▶ **The problem**: Please return the records below exactly as they appear, leaving every picture out.

Stored dataset items
[Start of Attachment]

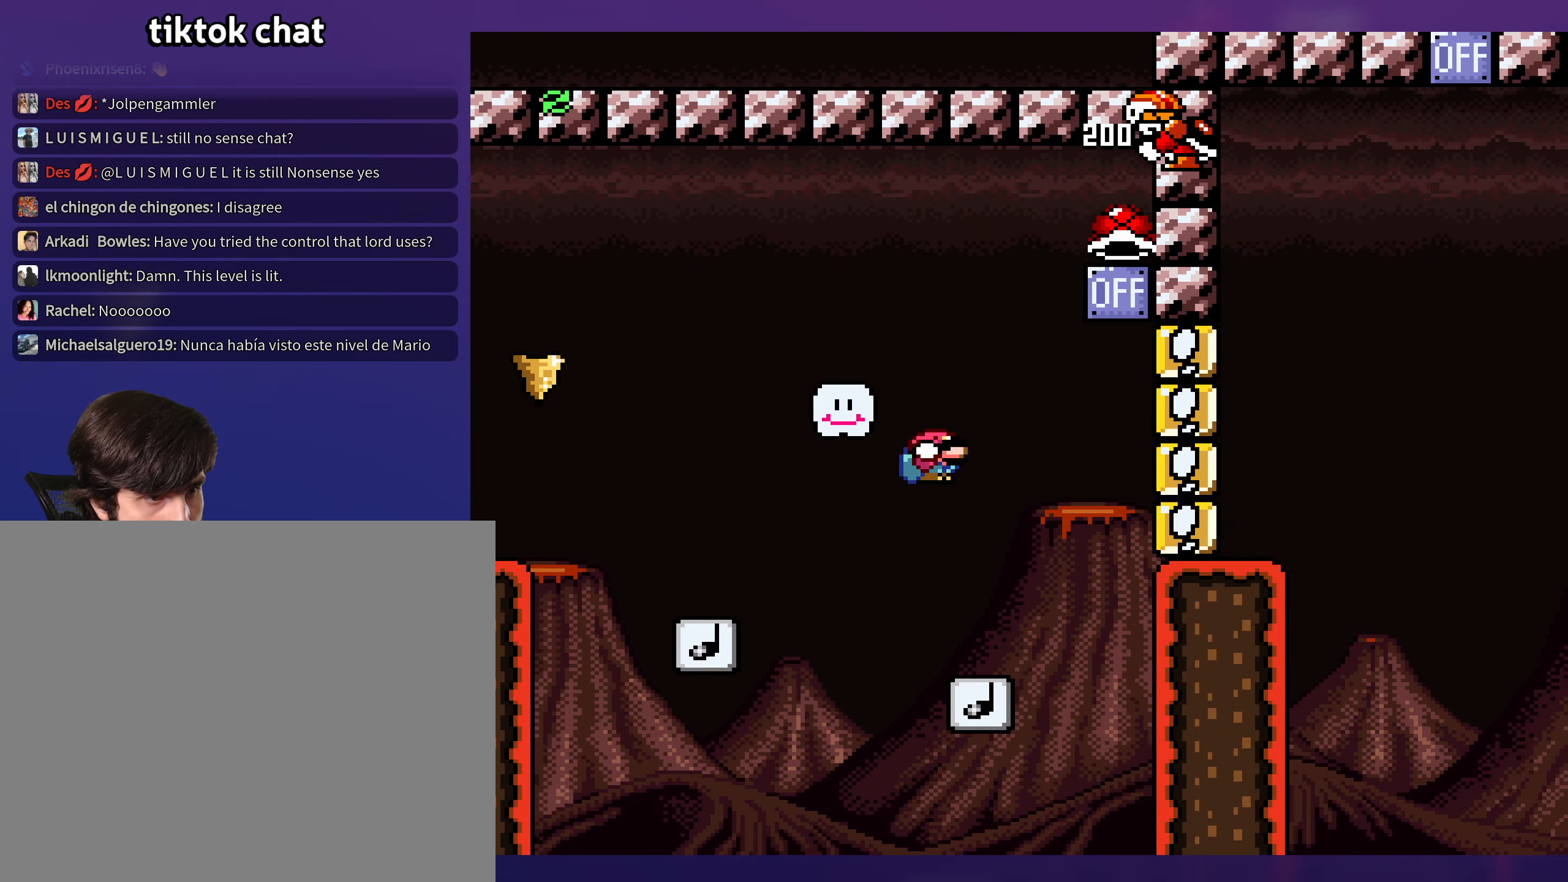
{"buttons": ["B", "Y"], "events": [[117, "B", "down"], [400, "DPAD_RIGHT", "up"]]}
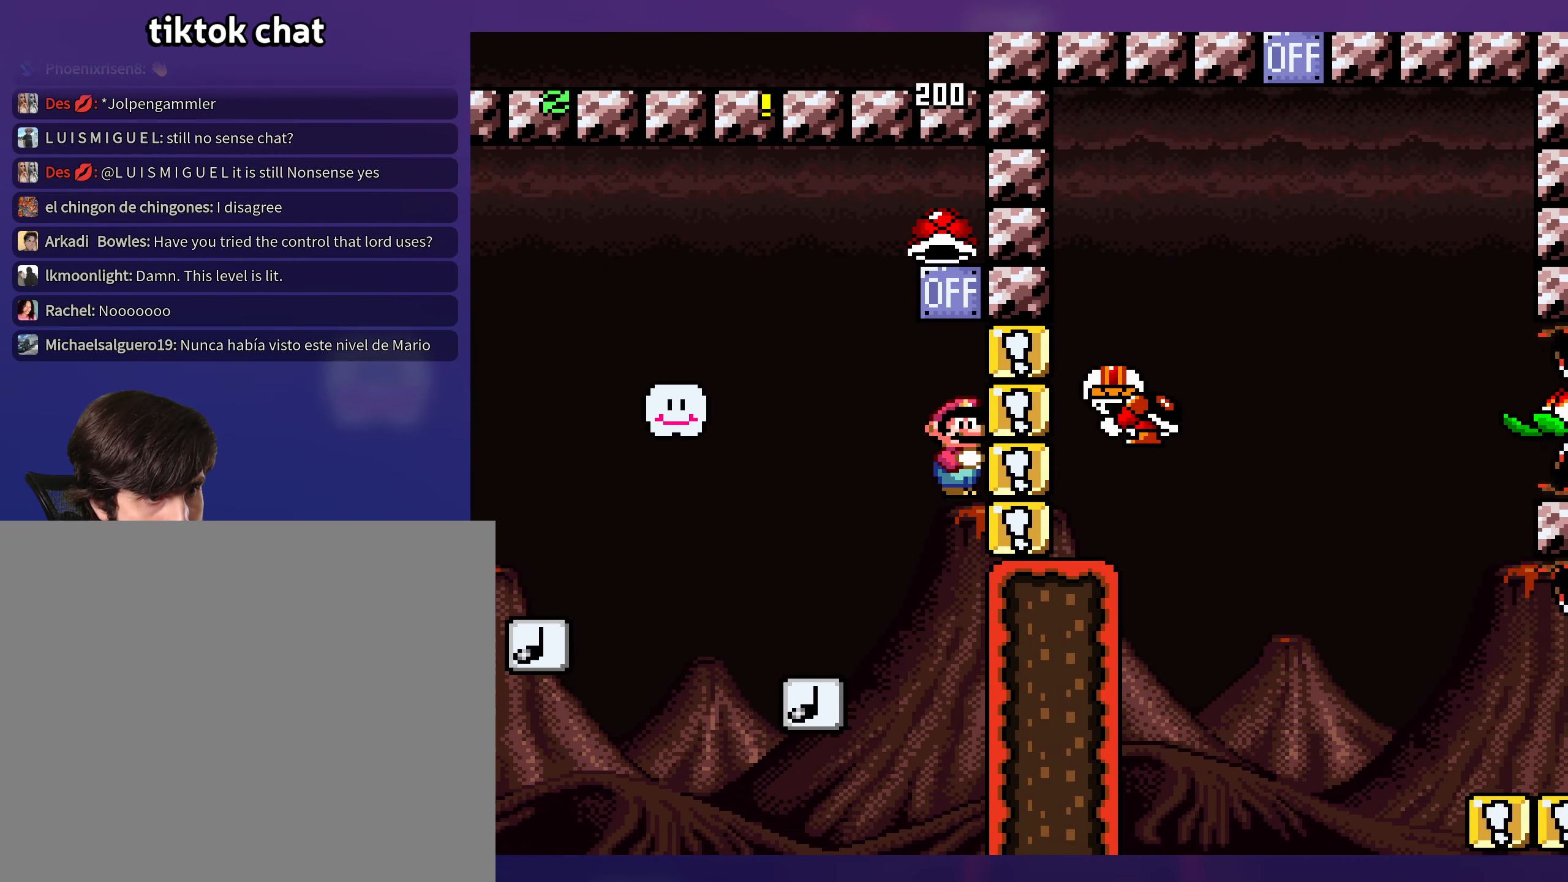
{"buttons": ["Y"], "events": [[83, "DPAD_LEFT", "down"], [367, "DPAD_LEFT", "up"], [417, "B", "up"]]}
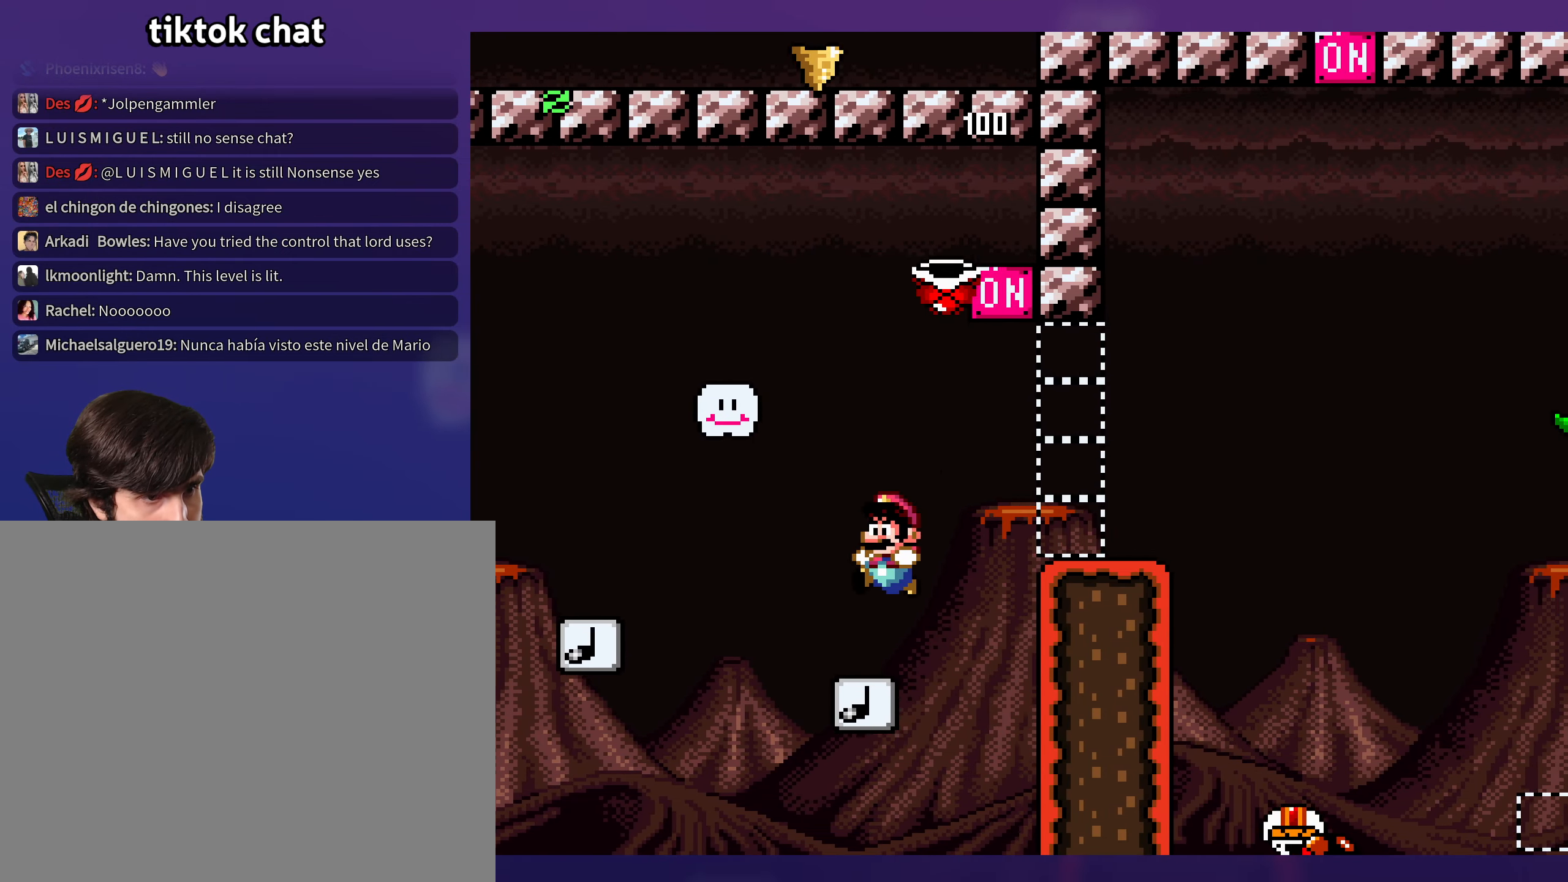
{"buttons": ["B", "Y", "DPAD_RIGHT"], "events": [[33, "DPAD_RIGHT", "down"], [67, "B", "down"], [283, "B", "up"], [467, "B", "down"]]}
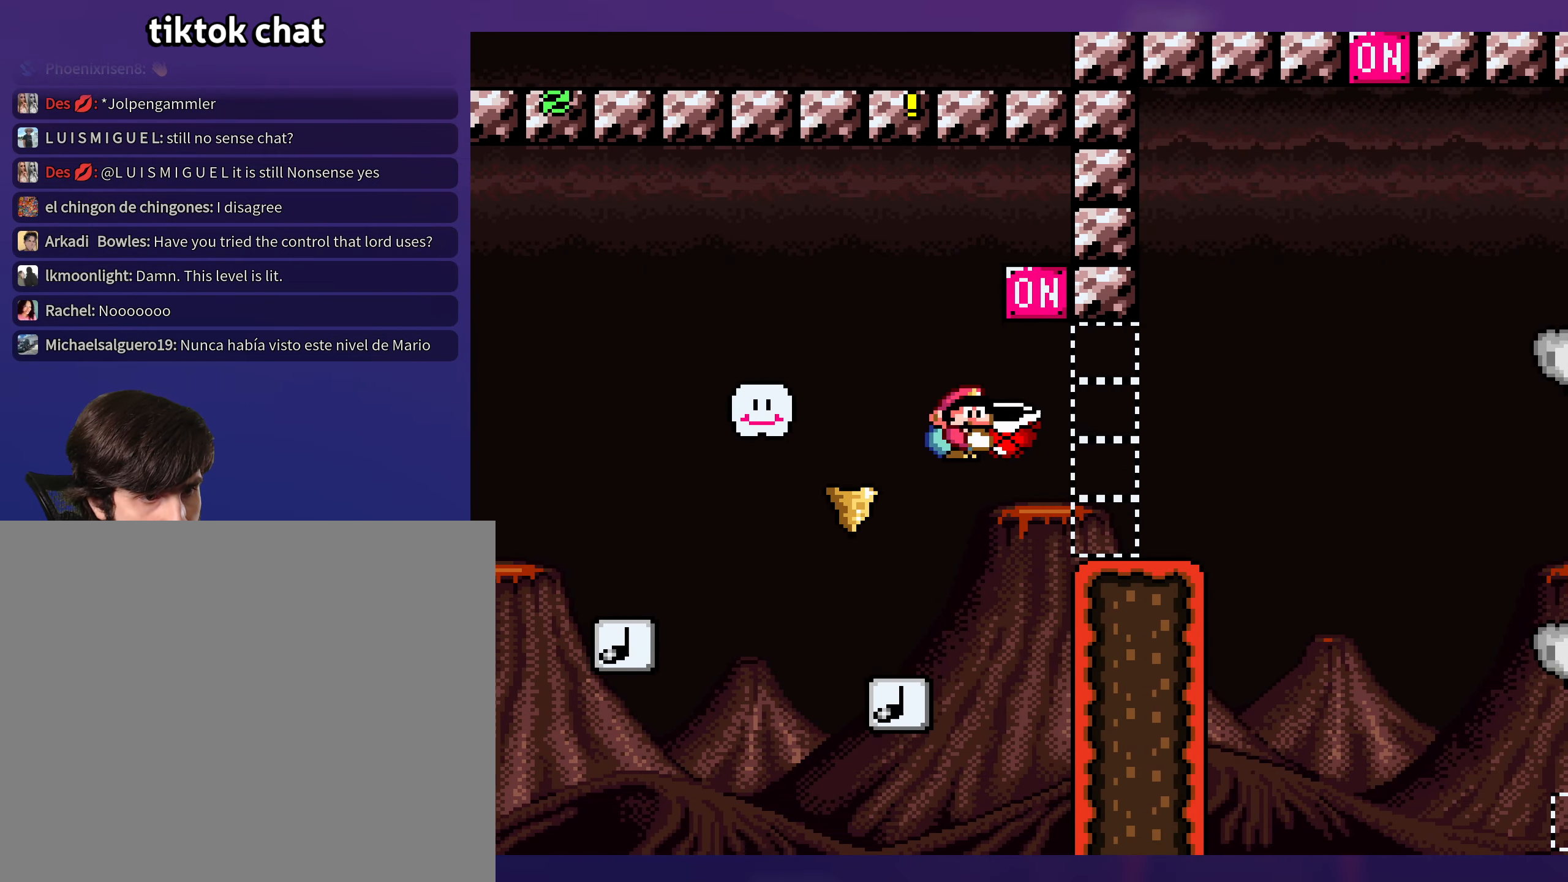
{"buttons": ["B", "Y", "DPAD_RIGHT"], "events": [[183, "B", "up"], [367, "B", "down"]]}
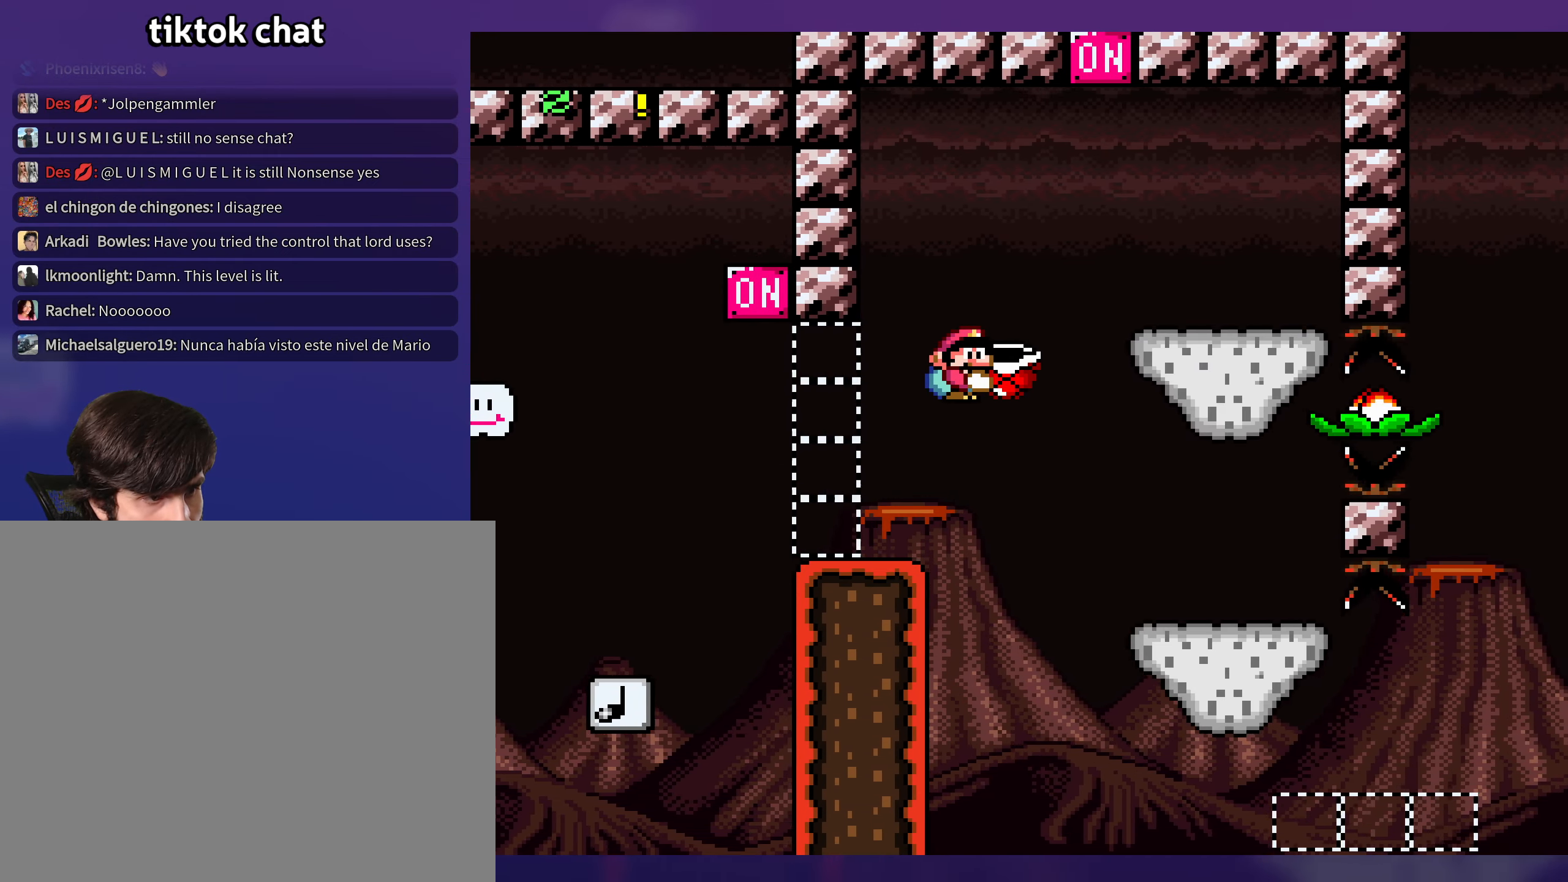
{"buttons": ["Y"], "events": [[100, "B", "up"], [250, "DPAD_RIGHT", "up"], [267, "DPAD_LEFT", "down"], [450, "DPAD_LEFT", "up"]]}
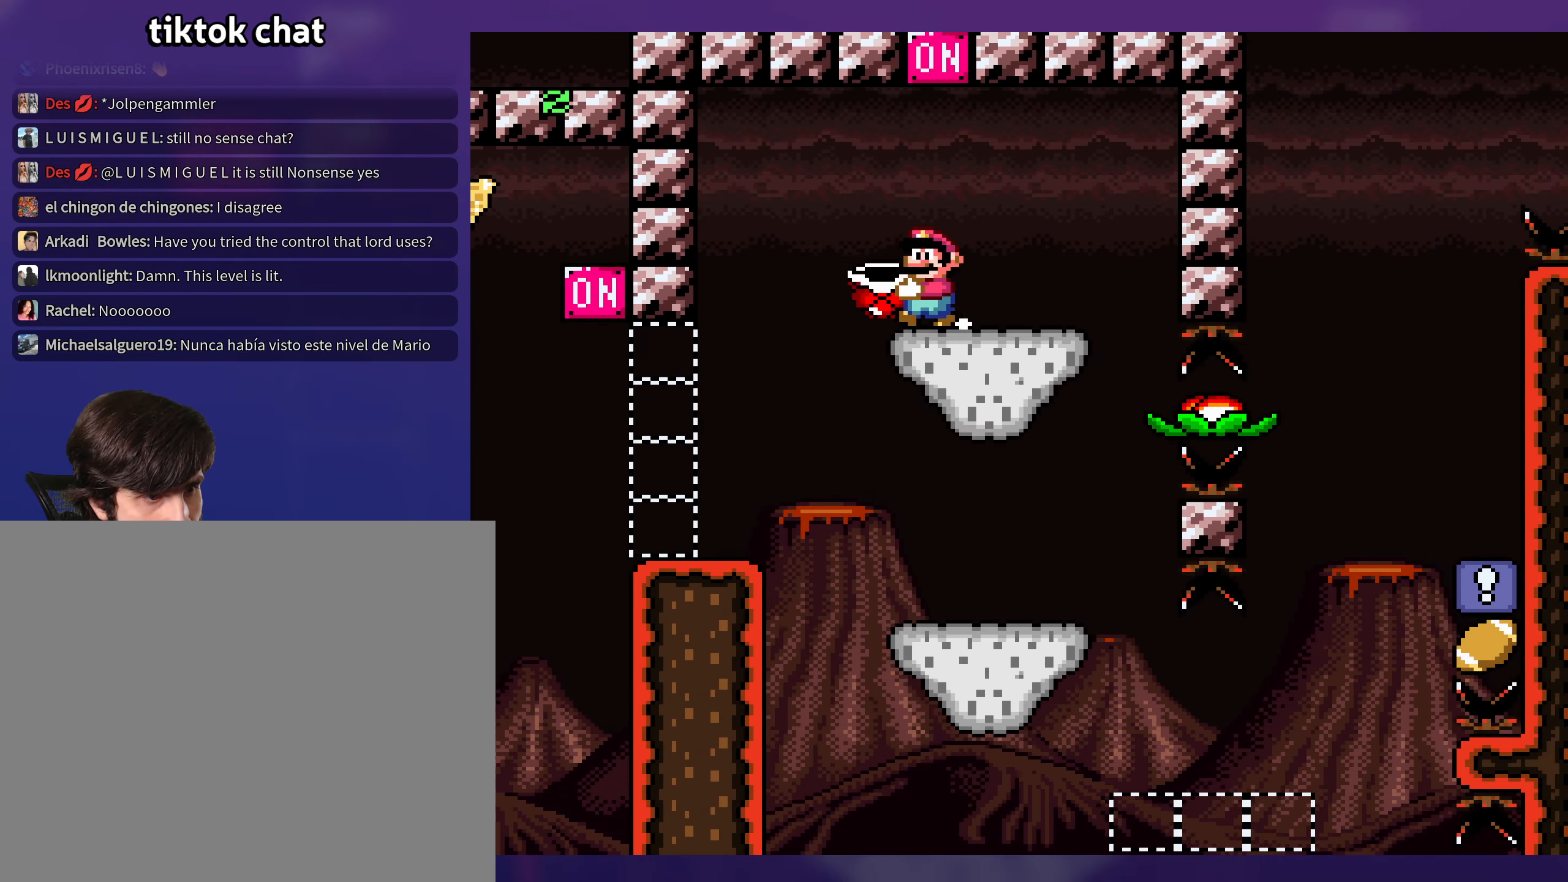
{"buttons": ["Y"], "events": [[117, "DPAD_RIGHT", "down"], [167, "DPAD_RIGHT", "up"]]}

[End of Attachment]

▶ **Exercise response**:
{"buttons": ["B", "Y"], "events": [[117, "B", "down"], [400, "DPAD_RIGHT", "up"]]}
{"buttons": ["Y"], "events": [[83, "DPAD_LEFT", "down"], [367, "DPAD_LEFT", "up"], [417, "B", "up"]]}
{"buttons": ["B", "Y", "DPAD_RIGHT"], "events": [[33, "DPAD_RIGHT", "down"], [67, "B", "down"], [283, "B", "up"], [467, "B", "down"]]}
{"buttons": ["B", "Y", "DPAD_RIGHT"], "events": [[183, "B", "up"], [367, "B", "down"]]}
{"buttons": ["Y"], "events": [[100, "B", "up"], [250, "DPAD_RIGHT", "up"], [267, "DPAD_LEFT", "down"], [450, "DPAD_LEFT", "up"]]}
{"buttons": ["Y"], "events": [[117, "DPAD_RIGHT", "down"], [167, "DPAD_RIGHT", "up"]]}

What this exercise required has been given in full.